BEGIN

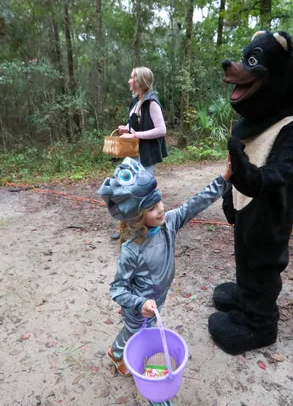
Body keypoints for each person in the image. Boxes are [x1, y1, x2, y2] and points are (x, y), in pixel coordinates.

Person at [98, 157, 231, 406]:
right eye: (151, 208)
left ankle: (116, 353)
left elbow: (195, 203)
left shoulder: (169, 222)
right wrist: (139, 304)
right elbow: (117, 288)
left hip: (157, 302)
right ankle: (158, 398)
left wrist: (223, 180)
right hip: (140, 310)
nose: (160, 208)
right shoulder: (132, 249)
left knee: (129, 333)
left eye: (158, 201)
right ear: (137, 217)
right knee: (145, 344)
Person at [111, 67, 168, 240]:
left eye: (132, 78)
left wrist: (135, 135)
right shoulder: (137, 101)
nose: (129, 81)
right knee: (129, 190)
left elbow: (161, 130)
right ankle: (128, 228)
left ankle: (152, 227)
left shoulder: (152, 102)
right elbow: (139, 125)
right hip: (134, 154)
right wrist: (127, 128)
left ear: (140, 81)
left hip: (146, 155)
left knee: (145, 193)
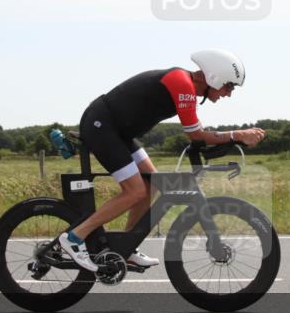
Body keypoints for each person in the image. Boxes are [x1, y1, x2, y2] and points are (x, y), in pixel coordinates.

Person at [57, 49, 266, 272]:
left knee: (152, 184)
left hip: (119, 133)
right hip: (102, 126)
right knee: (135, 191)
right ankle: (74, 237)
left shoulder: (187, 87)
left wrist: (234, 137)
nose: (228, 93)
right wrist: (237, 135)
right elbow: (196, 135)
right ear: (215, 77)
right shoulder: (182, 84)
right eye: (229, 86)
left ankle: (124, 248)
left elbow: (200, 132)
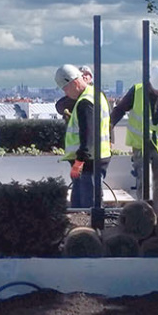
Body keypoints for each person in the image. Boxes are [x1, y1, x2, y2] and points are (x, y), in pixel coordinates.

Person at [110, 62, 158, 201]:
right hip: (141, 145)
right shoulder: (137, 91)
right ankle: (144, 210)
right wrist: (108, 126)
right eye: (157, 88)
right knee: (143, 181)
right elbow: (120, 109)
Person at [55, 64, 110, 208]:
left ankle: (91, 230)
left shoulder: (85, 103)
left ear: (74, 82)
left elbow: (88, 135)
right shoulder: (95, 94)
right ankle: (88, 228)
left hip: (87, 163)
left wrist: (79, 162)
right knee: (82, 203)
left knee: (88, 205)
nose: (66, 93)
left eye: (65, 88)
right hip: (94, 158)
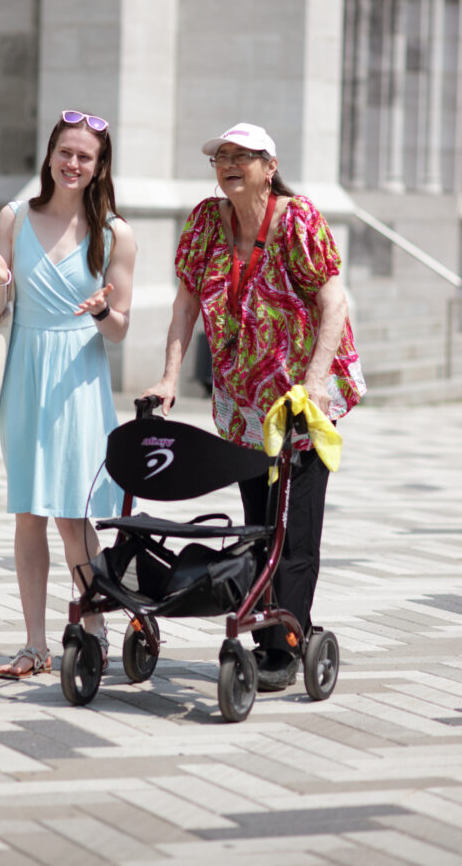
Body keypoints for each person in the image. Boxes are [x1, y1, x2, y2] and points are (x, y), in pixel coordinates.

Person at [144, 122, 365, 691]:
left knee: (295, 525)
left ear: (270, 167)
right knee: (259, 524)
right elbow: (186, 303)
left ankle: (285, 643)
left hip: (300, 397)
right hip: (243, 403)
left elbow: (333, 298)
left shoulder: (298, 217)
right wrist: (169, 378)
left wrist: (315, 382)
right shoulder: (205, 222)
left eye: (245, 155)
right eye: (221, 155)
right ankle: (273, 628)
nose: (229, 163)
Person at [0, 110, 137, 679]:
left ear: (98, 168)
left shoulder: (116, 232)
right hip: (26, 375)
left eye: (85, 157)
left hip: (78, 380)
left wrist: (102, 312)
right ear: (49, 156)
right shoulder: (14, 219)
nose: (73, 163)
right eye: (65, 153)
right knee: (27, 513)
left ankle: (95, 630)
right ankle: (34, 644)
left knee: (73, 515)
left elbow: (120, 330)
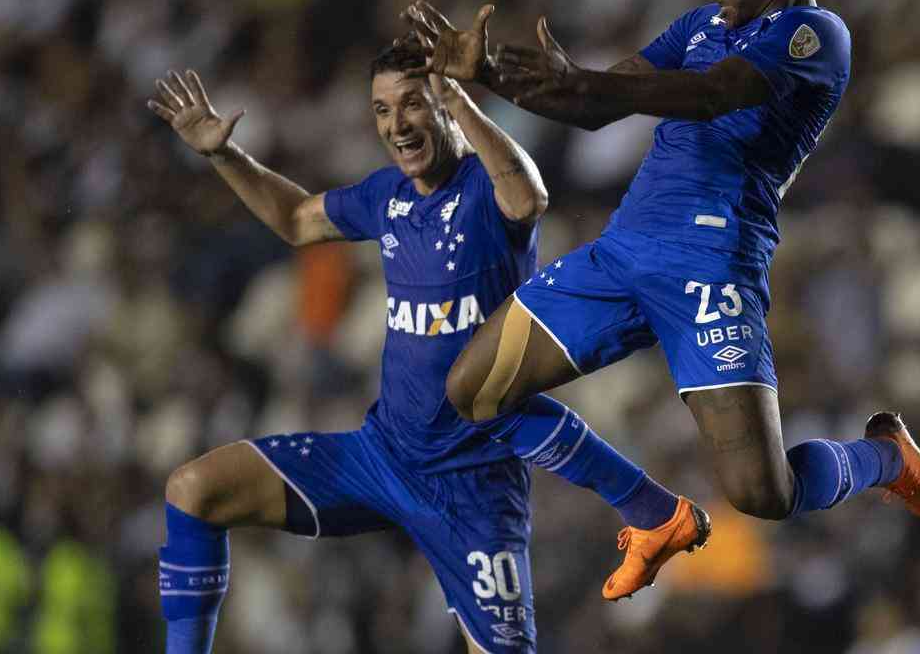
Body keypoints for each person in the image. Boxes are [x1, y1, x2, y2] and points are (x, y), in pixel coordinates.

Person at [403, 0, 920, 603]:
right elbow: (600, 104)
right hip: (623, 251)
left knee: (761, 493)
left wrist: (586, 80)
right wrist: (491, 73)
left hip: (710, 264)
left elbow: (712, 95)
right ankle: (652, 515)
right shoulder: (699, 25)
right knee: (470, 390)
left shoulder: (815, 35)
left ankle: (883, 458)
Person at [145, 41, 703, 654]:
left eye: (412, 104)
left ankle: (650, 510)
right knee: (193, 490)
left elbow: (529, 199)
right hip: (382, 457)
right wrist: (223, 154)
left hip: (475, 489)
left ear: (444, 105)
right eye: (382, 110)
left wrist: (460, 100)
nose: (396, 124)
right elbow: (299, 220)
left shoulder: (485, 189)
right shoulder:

END

- Assigned task -
The records above need to be printed in full and exactly, without any of the pictures.

- Your solution -
Body keypoints for each person in the image. Boxes are [x1, y1, x2, y2] and points are (x, y), in pixel coordinates.

Person at [98, 157, 231, 406]:
right eye: (151, 208)
left ankle: (116, 353)
left elbow: (195, 203)
left shoulder: (169, 222)
right wrist: (139, 304)
right elbow: (117, 288)
left hip: (157, 302)
right ankle: (158, 398)
left wrist: (223, 180)
right hip: (140, 310)
nose: (160, 208)
right shoulder: (132, 249)
left knee: (129, 333)
left eye: (158, 201)
right ear: (137, 217)
right knee: (145, 344)
Person at [111, 67, 168, 240]:
left eye: (132, 78)
left wrist: (135, 135)
right shoulder: (137, 101)
nose: (129, 81)
right knee: (129, 190)
left elbow: (161, 130)
right ankle: (128, 228)
left ankle: (152, 227)
left shoulder: (152, 102)
right elbow: (139, 125)
right hip: (134, 154)
right wrist: (127, 128)
left ear: (140, 81)
left hip: (146, 155)
left knee: (145, 193)
Body keypoints for each person in the image. Boxes are [x1, y1, x2, y2] and points are (x, y), in pixel coordinates.

Person at [57, 49, 266, 272]:
left knee: (152, 184)
left hip: (119, 133)
right hip: (102, 126)
right knee: (135, 191)
right ankle: (74, 237)
left shoulder: (187, 87)
left wrist: (234, 137)
nose: (228, 93)
right wrist: (237, 135)
right elbow: (196, 135)
right ear: (215, 77)
right shoulder: (182, 84)
right eye: (229, 86)
left ankle: (124, 248)
left elbow: (200, 132)
Body keypoints for each person in the image. Boxes are [x1, y1, x2, y2] and points are (x, y), in pixel coordinates.

Person at [110, 62, 158, 201]:
right hip: (141, 145)
right shoulder: (137, 91)
right ankle: (144, 210)
right wrist: (108, 126)
right eye: (157, 88)
right knee: (143, 181)
right elbow: (120, 109)
Person at [55, 64, 110, 208]:
left ankle: (91, 230)
left shoulder: (85, 103)
left ear: (74, 82)
left elbow: (88, 135)
right shoulder: (95, 94)
right ankle: (88, 228)
left hip: (87, 163)
left wrist: (79, 162)
right knee: (82, 203)
left knee: (88, 205)
nose: (66, 93)
left eye: (65, 88)
right hip: (94, 158)
Body keypoints for each person in the image. Boxes are [x1, y1, x2, y2] and points are (x, y), in pixel coordinates.

Person at [144, 122, 365, 691]:
left knee: (295, 525)
left ear: (270, 167)
right knee: (259, 524)
right elbow: (186, 303)
left ankle: (285, 643)
left hip: (300, 397)
right hip: (243, 403)
left elbow: (333, 298)
left shoulder: (298, 217)
right wrist: (169, 378)
left wrist: (315, 382)
right shoulder: (205, 222)
left eye: (245, 155)
right eye: (221, 155)
right ankle: (273, 628)
nose: (229, 163)
Person at [0, 110, 137, 679]:
left ear: (98, 168)
left shoulder: (116, 232)
right hip: (26, 375)
left eye: (85, 157)
left hip: (78, 380)
left wrist: (102, 312)
right ear: (49, 156)
right shoulder: (14, 219)
nose: (73, 163)
right eye: (65, 153)
right knee: (27, 513)
left ankle: (95, 630)
right ankle: (34, 644)
left knee: (73, 515)
left elbow: (120, 330)
Body keypoints for each person in the image. Boxes are [x1, y1, x2, y2] and points are (x, y), in pixel coordinates.

Person at [403, 0, 920, 603]:
right elbow: (600, 104)
right hip: (623, 251)
left knee: (761, 493)
left wrist: (586, 80)
right wrist: (491, 73)
left hip: (710, 264)
left elbow: (712, 95)
right ankle: (652, 515)
right shoulder: (699, 25)
right knee: (470, 390)
left shoulder: (815, 35)
left ankle: (883, 458)
Person at [145, 41, 703, 654]:
left eye: (412, 104)
left ankle: (650, 510)
right knee: (193, 490)
left elbow: (529, 199)
right hip: (382, 457)
right wrist: (223, 154)
left hip: (475, 489)
left ear: (444, 105)
right eye: (382, 110)
left wrist: (460, 100)
nose: (396, 124)
right elbow: (299, 220)
left shoulder: (485, 189)
right shoulder:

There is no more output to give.